Input records START

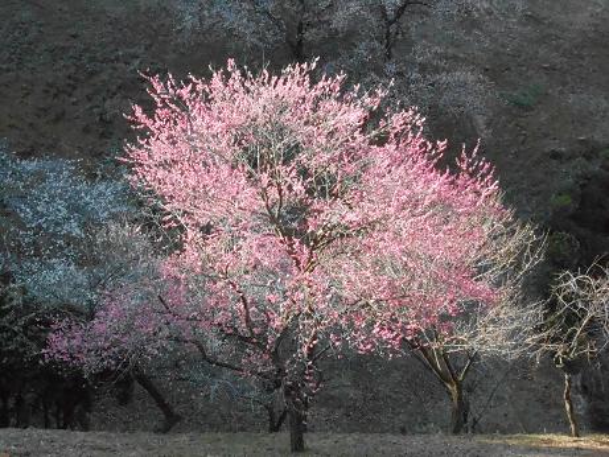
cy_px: 228
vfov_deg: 18.2
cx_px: 304
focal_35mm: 81
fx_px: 1425
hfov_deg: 24.1
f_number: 6.6
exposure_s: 1/1250
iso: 1600
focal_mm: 14.5
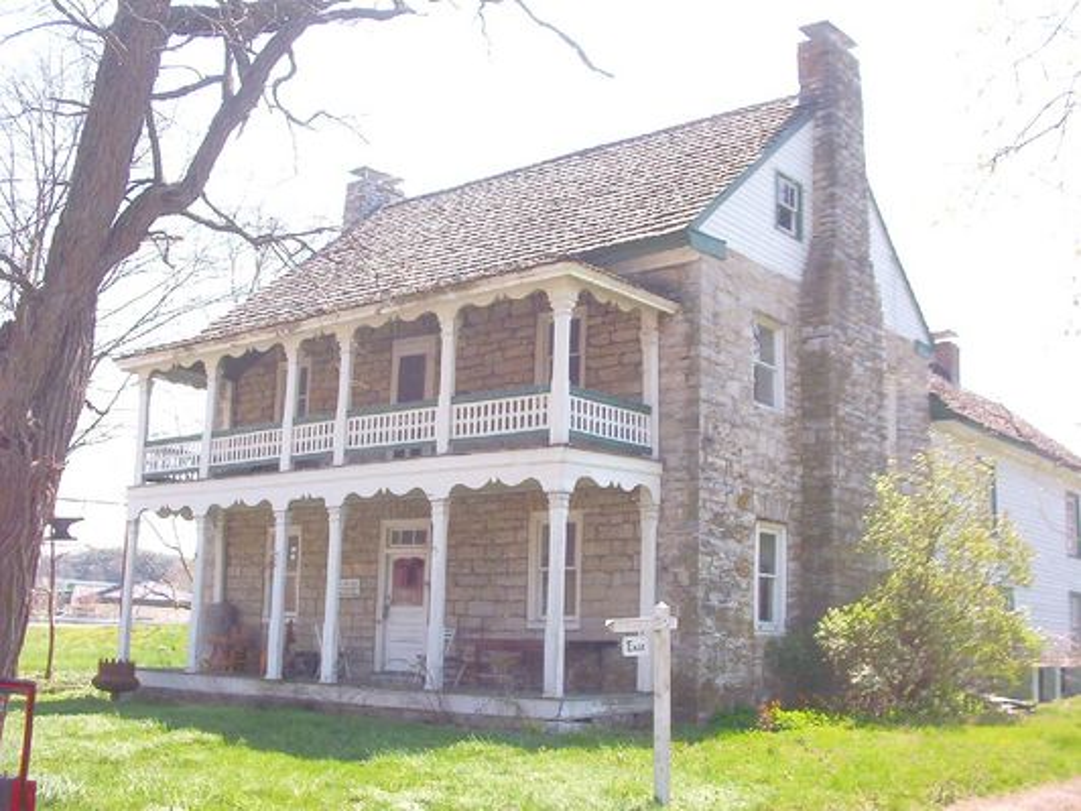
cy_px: 406
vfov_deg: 36.8
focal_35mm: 39
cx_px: 540
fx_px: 1218
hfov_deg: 47.9
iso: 100
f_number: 4.5
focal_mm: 6
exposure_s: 1/333
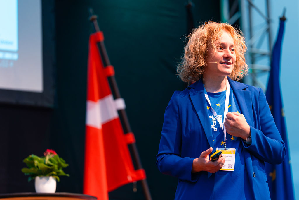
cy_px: 100
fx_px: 1121
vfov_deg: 10.2
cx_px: 150
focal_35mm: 135
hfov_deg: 15.2
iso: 500
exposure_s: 1/160
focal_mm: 135
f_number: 1.8
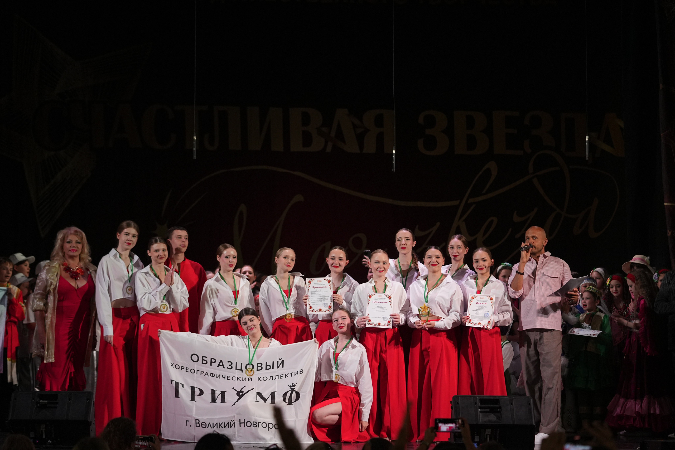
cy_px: 225
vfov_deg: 14.7
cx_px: 338
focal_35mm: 93
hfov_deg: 21.9
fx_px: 1744
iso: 1600
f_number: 2.8
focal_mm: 93
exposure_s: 1/250
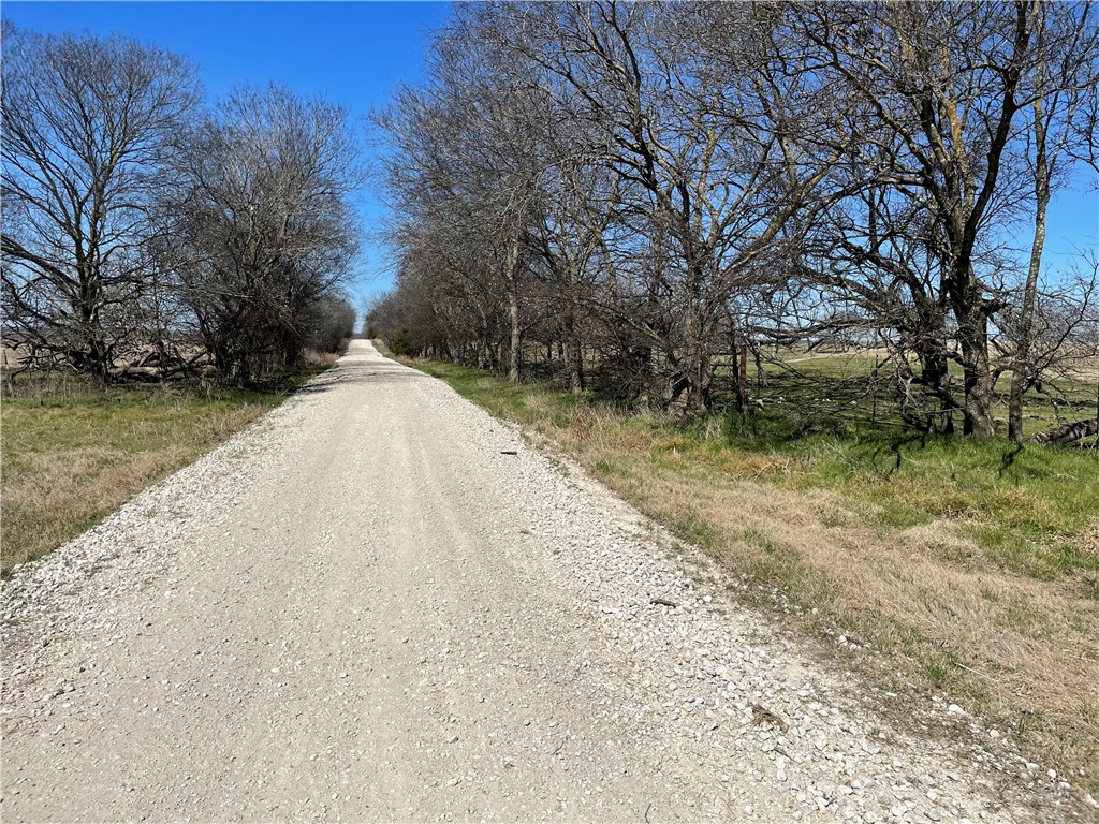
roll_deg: -0.8
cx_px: 550
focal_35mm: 26
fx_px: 825
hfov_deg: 67.3
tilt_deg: -3.8
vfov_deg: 53.1
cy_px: 412
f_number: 1.6
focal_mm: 4.2
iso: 32
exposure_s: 1/6494
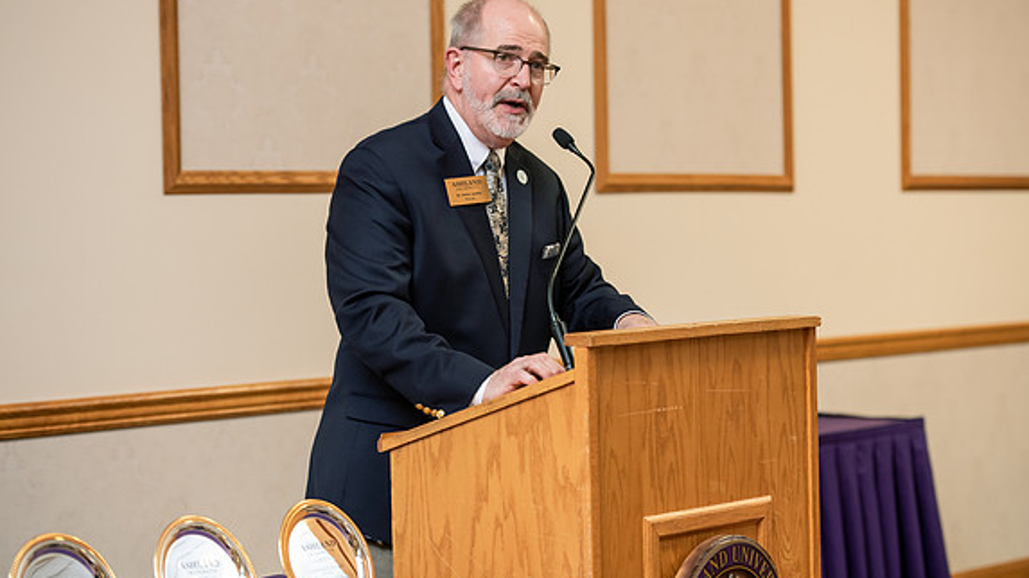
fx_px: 2837
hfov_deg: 20.6
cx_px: 517
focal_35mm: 104
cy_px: 249
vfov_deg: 11.6
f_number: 3.5
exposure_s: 1/125
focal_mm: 98
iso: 1250
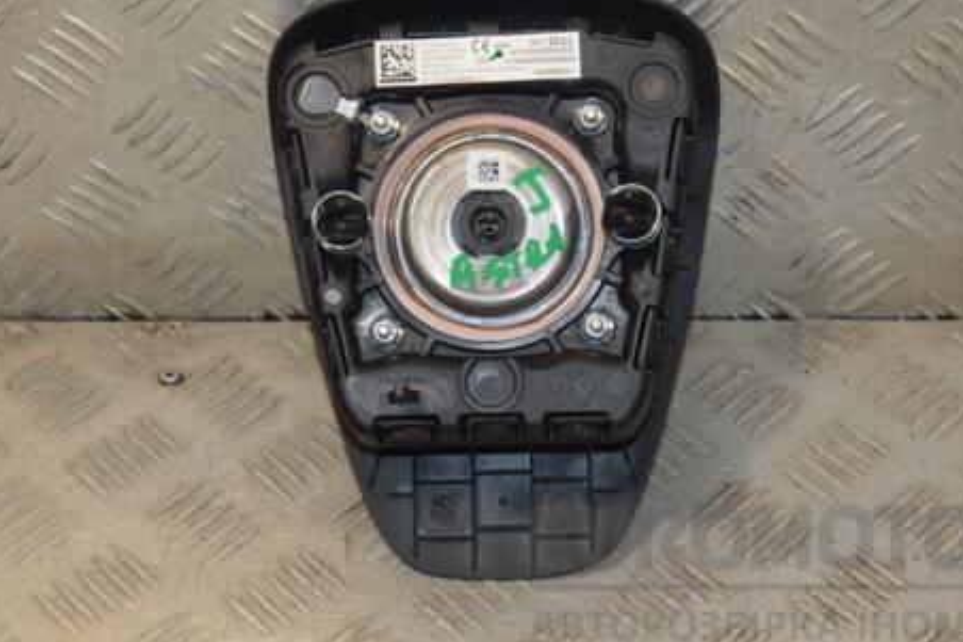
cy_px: 254
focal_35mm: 90
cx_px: 490
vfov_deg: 15.2
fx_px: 2398
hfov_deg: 22.7
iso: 800
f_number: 6.3
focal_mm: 45
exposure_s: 1/200
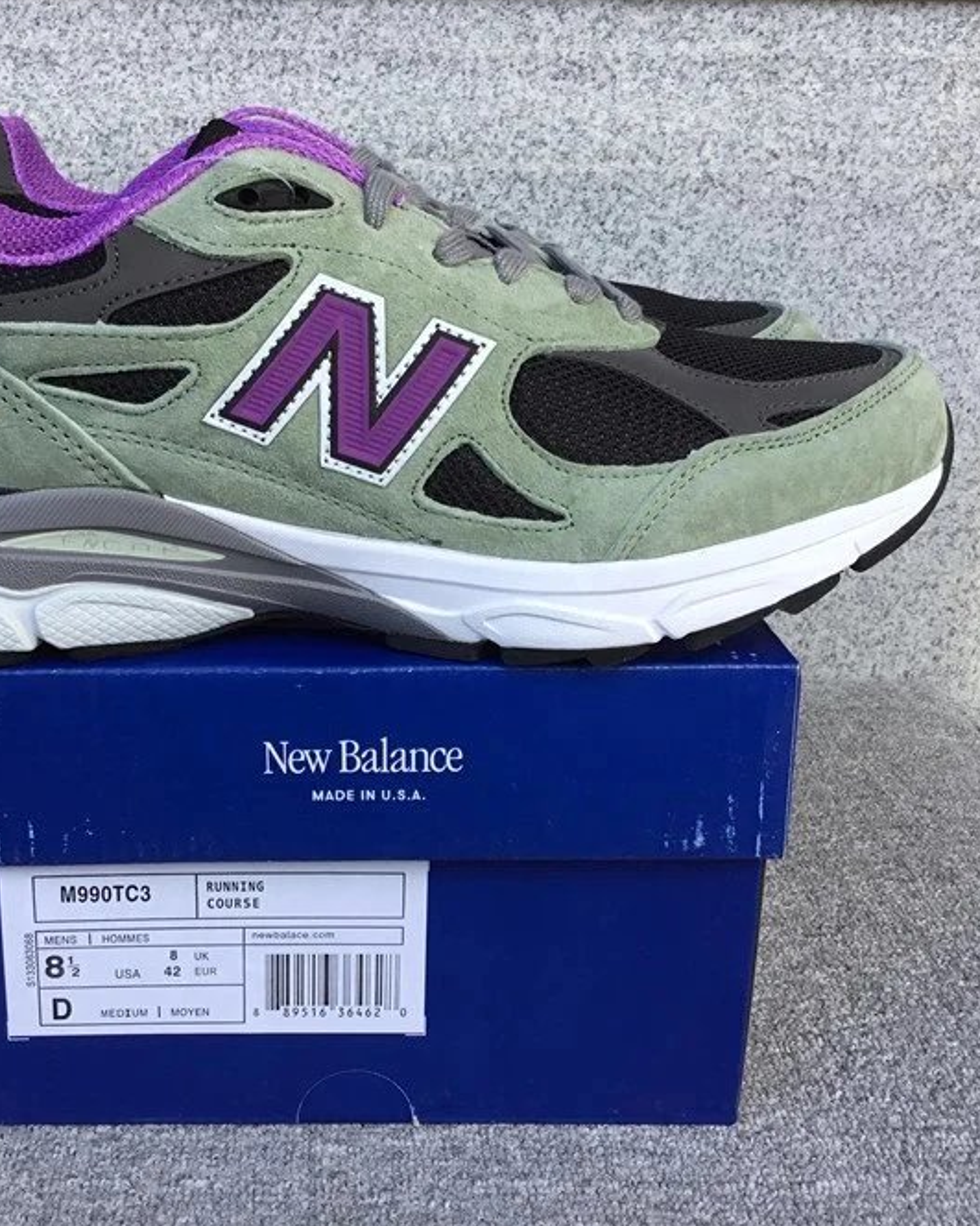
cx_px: 375
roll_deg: +0.0
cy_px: 608
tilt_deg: -18.9
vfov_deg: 44.8
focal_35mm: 41
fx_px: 1487
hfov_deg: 36.3
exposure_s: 1/100
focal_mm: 3.3
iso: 25
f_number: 2.4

Input records END

** Problem **
Everything in the entries above should be returned exactly, apart from the pictures.

** Exercise answer **
cy_px: 228
vfov_deg: 18.2
cx_px: 304
focal_35mm: 81
fx_px: 1425
hfov_deg: 24.1
f_number: 6.6
exposure_s: 1/1250
iso: 1600
focal_mm: 14.5
cy_px: 406
vfov_deg: 36.8
focal_35mm: 39
cx_px: 540
fx_px: 1218
hfov_deg: 47.9
iso: 100
f_number: 4.5
focal_mm: 6
exposure_s: 1/333
cy_px: 100
fx_px: 1121
vfov_deg: 10.2
cx_px: 150
focal_35mm: 135
hfov_deg: 15.2
iso: 500
exposure_s: 1/160
focal_mm: 135
f_number: 1.8
cy_px: 225
vfov_deg: 14.7
cx_px: 338
focal_35mm: 93
hfov_deg: 21.9
fx_px: 1744
iso: 1600
f_number: 2.8
focal_mm: 93
exposure_s: 1/250
roll_deg: -0.8
cx_px: 550
focal_35mm: 26
fx_px: 825
hfov_deg: 67.3
tilt_deg: -3.8
vfov_deg: 53.1
cy_px: 412
f_number: 1.6
focal_mm: 4.2
iso: 32
exposure_s: 1/6494
fx_px: 2837
hfov_deg: 20.6
cx_px: 517
focal_35mm: 104
cy_px: 249
vfov_deg: 11.6
f_number: 3.5
exposure_s: 1/125
focal_mm: 98
iso: 1250
cy_px: 254
focal_35mm: 90
cx_px: 490
vfov_deg: 15.2
fx_px: 2398
hfov_deg: 22.7
iso: 800
f_number: 6.3
focal_mm: 45
exposure_s: 1/200
cx_px: 375
roll_deg: +0.0
cy_px: 608
tilt_deg: -18.9
vfov_deg: 44.8
focal_35mm: 41
fx_px: 1487
hfov_deg: 36.3
exposure_s: 1/100
focal_mm: 3.3
iso: 25
f_number: 2.4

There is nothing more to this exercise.